PRH has served as a neighborhood anchor, providing arts education programs for youth, exhibition spaces and studio residencies for emerging and established artists, a residential mentorship program for young mothers, an organic gardening program, and an incubator for historically appropriate designs for low-income housing on land surrounding the original row houses. In the 2 decades since it was founded, the PRH campus has expanded to a 6-block area to preserve the historic district’s character in the face of encroaching gentrification.
Lowe has initiated arts-driven community building projects in Los Angeles, New Orleans, Seattle, Charleston, Delray Beach and North Dallas. His work has been exhibited at the Phoenix Art Museum, Houston Contemporary Arts Museum and Museum of Fine Arts, Los Angeles Museum of Contemporary Arts, Neuberger Museum, Kwangji Bienale in Korea, Glassell School, Indianapolis Museum of Art, the Kumamoto State Museum in Japan and the Venice Architecture Biennale.
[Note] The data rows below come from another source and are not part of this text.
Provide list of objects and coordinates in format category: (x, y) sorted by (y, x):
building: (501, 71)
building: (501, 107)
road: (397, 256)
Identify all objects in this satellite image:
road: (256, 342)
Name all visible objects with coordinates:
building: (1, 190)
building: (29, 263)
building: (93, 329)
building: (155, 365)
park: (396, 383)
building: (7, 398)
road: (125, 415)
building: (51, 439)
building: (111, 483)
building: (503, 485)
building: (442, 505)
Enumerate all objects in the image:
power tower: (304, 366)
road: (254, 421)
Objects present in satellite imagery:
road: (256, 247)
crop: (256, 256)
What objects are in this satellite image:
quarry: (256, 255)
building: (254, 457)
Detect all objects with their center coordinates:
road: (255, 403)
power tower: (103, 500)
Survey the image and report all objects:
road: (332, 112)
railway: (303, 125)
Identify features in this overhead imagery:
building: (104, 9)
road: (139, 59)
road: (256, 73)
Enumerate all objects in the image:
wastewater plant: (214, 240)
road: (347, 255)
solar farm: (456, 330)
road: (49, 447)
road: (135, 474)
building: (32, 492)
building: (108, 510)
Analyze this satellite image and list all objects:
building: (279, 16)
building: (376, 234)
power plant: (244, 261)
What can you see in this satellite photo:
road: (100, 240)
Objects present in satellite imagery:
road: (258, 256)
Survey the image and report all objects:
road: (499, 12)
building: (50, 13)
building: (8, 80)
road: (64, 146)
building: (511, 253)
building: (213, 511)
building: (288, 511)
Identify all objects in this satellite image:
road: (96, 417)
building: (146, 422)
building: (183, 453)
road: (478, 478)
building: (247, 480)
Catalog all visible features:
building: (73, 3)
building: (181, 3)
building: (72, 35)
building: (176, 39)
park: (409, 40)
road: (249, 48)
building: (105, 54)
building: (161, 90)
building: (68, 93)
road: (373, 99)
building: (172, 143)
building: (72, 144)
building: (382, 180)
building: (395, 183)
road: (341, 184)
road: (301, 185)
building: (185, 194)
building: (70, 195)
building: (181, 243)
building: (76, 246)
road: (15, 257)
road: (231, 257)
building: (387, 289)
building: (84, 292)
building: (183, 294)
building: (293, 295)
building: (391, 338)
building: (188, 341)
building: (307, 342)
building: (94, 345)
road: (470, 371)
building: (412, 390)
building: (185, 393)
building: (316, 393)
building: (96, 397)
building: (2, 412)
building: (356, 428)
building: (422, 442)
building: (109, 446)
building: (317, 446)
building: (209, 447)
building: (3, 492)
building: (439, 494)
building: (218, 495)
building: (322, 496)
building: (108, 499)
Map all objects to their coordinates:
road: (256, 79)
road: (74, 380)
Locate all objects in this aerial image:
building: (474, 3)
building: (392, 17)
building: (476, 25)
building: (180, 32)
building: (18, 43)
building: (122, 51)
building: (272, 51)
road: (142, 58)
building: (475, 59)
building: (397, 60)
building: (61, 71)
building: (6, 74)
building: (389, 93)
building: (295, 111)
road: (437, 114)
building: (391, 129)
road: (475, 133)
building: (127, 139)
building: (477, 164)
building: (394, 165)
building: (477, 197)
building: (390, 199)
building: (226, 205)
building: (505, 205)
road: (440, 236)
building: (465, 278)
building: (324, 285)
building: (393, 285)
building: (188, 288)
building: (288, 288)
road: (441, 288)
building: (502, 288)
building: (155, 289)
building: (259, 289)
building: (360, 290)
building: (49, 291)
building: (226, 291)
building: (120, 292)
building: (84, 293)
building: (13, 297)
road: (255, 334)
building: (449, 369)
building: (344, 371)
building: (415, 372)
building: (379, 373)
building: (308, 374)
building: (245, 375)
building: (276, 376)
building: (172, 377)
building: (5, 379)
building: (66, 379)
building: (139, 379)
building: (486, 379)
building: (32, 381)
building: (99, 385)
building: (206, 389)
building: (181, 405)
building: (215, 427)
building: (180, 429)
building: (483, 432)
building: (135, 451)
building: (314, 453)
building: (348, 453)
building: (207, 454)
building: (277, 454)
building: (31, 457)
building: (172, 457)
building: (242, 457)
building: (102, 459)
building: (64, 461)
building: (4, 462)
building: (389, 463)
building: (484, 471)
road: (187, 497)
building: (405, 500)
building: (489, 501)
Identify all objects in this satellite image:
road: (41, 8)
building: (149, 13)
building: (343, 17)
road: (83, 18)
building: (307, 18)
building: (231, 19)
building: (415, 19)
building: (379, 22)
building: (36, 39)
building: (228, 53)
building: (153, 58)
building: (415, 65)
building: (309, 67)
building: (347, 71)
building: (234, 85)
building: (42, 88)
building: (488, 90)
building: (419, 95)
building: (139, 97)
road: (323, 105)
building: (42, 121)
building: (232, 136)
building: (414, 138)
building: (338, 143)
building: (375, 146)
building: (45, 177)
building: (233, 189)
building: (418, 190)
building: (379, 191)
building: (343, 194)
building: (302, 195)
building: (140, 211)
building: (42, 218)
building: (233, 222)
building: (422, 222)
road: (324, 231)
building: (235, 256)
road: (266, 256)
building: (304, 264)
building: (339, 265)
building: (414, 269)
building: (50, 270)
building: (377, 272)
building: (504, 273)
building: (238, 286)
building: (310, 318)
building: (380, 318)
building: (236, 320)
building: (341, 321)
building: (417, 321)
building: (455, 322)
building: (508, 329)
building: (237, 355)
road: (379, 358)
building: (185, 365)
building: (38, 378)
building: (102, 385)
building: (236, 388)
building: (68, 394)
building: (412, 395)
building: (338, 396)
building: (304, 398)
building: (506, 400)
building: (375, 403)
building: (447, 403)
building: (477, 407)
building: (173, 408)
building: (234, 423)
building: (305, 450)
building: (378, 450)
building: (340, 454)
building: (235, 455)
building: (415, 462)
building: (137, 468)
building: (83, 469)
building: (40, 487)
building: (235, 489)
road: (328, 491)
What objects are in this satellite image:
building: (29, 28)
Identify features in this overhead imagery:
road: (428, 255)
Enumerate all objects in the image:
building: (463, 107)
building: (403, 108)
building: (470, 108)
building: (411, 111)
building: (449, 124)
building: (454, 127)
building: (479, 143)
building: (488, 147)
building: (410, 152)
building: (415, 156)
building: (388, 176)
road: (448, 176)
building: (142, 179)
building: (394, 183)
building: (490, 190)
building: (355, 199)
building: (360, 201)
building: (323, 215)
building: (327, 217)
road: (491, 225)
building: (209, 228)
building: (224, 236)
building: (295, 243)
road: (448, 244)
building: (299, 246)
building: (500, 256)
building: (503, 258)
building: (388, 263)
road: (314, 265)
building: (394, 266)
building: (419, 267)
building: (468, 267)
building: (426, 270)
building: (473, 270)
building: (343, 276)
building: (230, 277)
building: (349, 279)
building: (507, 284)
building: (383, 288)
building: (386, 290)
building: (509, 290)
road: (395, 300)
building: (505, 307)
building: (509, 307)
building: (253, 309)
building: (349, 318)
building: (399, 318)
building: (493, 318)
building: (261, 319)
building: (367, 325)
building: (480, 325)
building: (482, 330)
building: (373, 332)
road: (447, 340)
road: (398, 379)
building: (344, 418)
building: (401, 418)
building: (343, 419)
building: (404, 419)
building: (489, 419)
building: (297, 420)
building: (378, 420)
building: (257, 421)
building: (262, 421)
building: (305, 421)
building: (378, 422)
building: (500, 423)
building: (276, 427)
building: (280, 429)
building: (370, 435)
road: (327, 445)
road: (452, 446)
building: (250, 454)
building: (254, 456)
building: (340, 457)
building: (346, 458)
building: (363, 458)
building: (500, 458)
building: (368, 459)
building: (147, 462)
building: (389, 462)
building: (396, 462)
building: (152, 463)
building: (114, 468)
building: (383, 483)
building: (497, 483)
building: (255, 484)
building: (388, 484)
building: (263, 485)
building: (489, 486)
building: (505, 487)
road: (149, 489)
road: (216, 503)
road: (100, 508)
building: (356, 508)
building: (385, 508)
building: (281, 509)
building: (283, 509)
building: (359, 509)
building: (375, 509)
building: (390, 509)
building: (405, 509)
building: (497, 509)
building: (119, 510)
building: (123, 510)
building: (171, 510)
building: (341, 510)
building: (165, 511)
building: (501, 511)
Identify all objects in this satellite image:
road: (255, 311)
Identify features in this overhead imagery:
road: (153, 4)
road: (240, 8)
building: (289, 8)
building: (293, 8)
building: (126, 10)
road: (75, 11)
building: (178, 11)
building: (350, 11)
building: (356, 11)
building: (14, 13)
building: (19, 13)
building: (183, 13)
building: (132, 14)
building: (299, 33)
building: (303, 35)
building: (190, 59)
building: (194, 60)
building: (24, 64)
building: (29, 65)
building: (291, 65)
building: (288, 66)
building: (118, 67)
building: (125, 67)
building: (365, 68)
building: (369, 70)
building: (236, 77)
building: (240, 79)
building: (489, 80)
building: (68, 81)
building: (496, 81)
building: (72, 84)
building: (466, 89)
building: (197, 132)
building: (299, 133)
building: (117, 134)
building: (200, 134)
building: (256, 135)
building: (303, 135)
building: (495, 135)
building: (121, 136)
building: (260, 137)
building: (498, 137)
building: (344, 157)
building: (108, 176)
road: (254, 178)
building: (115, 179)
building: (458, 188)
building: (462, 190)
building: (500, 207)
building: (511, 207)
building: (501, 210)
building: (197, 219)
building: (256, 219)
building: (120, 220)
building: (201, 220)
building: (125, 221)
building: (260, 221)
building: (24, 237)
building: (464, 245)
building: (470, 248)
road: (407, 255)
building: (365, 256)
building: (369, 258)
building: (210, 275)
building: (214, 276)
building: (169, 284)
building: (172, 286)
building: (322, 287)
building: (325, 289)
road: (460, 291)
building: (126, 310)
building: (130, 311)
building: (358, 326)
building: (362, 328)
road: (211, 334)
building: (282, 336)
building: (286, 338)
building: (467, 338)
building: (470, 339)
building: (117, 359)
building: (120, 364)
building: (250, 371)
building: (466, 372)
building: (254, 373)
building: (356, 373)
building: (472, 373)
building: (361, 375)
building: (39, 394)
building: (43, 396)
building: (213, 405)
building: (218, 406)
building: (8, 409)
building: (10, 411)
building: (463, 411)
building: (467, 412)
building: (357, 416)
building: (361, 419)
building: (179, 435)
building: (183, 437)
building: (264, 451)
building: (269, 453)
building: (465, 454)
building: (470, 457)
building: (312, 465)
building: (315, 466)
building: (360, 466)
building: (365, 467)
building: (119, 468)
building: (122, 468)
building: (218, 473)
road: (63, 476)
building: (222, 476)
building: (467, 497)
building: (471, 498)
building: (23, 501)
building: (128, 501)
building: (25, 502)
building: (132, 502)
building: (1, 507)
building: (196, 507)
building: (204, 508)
Lowe has been honored with the Rudy Bruner Award in Urban Excellence, the AIA Keystone Award, the Heinz Award in the arts and humanities, Skowhegan School of Painting and Sculpture Governors Award, Skandalaris Award for Excellence in Art Architecture, USA Booth Fellowship and the Creative Time Annenberg Prize for Art and Social Change. He was a Loeb Fellow in 2002 and a MacArthur Fellow in 2014.